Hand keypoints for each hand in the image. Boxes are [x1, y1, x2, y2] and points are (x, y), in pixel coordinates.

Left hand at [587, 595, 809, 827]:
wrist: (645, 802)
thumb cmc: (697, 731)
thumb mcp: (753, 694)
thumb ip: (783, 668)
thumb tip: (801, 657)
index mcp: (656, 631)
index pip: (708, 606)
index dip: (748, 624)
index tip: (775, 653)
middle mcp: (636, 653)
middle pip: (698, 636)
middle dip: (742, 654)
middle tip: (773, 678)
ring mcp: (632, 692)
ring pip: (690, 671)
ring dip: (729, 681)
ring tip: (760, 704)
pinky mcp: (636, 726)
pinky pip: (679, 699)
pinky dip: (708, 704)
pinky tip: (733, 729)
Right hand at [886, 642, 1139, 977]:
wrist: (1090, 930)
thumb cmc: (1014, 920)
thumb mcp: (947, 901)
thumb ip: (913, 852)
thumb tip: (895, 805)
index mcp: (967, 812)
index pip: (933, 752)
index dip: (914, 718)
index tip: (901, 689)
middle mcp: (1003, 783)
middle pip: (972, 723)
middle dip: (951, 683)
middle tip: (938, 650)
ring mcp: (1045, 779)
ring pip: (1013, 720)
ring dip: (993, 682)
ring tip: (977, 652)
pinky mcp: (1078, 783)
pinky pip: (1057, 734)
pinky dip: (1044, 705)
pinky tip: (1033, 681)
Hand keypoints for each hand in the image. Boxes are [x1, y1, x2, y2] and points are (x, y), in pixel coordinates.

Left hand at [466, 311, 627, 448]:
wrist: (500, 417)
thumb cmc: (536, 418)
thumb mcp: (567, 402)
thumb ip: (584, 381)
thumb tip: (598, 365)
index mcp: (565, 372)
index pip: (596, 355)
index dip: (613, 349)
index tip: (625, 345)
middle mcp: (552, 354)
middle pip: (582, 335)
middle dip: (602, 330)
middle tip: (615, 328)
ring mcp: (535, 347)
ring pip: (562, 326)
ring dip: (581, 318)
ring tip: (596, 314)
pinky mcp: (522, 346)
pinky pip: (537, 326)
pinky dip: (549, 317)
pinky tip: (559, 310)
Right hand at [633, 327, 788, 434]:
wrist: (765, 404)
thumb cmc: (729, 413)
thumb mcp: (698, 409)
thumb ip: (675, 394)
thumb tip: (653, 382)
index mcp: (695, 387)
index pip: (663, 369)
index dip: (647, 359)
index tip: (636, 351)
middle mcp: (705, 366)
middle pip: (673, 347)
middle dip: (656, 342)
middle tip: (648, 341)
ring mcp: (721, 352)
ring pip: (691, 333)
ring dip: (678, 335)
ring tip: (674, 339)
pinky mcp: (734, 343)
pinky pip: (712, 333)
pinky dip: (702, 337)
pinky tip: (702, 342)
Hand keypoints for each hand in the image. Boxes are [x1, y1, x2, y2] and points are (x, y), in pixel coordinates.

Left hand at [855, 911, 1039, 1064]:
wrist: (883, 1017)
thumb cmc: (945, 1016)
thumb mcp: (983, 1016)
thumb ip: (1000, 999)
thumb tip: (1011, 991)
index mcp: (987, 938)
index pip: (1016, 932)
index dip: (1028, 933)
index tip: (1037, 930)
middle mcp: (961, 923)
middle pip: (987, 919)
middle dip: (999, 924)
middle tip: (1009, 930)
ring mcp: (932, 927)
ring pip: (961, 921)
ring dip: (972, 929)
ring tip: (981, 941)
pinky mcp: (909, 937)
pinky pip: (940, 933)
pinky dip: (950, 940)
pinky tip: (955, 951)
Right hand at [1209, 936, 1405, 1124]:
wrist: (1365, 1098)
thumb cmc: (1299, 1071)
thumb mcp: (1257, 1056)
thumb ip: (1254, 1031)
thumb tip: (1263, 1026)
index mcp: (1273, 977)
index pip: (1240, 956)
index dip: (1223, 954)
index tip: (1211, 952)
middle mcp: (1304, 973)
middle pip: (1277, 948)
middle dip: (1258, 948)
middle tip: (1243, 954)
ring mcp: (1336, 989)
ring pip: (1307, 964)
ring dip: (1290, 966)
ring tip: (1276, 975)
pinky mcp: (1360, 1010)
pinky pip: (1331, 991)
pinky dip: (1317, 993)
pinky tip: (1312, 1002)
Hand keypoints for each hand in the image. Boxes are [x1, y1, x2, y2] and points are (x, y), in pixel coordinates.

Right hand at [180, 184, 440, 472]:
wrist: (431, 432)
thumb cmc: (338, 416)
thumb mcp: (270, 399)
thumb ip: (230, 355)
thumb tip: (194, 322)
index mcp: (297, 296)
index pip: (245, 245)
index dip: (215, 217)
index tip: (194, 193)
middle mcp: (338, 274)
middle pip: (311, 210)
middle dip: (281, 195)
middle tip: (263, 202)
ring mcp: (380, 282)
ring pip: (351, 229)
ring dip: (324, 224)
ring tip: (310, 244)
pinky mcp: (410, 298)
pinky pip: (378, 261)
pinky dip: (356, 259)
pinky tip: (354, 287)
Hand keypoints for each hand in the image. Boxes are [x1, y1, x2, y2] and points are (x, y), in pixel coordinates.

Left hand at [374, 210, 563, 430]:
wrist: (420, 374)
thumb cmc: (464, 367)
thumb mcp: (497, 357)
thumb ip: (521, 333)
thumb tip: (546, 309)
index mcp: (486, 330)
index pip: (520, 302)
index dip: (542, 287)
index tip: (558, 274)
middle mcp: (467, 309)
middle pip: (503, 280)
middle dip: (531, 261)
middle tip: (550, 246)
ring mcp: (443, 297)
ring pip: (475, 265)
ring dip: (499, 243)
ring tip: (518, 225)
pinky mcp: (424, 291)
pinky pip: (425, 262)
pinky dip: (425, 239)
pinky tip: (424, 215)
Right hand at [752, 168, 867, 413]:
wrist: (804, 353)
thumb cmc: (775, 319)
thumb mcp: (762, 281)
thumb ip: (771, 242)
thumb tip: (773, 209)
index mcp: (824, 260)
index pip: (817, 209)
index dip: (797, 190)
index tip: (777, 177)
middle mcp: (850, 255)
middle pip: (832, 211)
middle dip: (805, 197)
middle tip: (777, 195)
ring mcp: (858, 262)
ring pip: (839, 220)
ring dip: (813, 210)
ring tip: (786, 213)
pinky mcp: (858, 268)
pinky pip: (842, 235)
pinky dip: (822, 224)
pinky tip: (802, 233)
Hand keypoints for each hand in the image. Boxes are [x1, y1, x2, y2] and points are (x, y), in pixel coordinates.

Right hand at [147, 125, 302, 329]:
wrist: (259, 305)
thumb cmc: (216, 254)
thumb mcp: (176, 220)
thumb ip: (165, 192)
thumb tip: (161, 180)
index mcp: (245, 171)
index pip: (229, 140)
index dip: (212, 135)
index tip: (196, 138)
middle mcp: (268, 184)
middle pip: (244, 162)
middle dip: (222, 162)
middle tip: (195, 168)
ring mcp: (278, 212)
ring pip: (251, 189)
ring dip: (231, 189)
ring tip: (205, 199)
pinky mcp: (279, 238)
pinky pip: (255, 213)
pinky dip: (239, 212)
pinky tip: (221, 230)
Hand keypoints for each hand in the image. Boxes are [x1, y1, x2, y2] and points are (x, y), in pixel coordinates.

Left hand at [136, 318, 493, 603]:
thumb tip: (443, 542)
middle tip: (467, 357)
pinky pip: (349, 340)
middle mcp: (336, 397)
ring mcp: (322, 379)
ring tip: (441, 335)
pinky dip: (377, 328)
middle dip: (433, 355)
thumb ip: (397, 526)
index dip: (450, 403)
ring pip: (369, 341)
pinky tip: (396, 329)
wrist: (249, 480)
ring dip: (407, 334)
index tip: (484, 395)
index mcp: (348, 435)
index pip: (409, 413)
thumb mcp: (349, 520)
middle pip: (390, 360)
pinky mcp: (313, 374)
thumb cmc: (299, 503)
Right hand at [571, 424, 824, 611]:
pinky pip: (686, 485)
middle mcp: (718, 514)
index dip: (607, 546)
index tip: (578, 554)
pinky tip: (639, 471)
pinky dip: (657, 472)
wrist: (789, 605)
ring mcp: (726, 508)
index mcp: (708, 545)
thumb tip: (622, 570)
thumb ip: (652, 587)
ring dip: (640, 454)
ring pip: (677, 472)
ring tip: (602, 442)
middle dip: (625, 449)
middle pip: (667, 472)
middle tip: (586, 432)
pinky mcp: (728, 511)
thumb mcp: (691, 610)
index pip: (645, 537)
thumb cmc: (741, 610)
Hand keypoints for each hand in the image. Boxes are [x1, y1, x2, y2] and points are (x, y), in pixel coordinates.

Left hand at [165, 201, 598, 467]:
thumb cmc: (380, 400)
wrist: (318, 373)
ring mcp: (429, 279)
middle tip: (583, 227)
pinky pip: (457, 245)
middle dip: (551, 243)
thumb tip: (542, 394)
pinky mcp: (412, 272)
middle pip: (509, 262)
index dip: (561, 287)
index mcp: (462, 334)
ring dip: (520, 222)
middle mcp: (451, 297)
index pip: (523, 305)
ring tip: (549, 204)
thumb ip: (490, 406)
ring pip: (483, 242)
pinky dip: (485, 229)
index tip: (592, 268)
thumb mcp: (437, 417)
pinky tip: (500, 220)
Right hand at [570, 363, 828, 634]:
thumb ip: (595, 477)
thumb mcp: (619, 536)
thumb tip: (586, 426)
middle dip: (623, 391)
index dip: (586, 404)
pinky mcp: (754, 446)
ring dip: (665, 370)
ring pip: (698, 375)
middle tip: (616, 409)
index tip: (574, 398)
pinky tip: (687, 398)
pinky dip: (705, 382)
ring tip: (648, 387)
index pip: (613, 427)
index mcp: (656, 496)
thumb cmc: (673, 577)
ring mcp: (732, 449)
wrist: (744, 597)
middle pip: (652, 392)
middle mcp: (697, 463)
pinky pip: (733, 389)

--

*WHAT THE TASK ASKS:* Looking at the material above, how many lines hold the word "Right"? Only the number, please.

*RESPONSE:* 8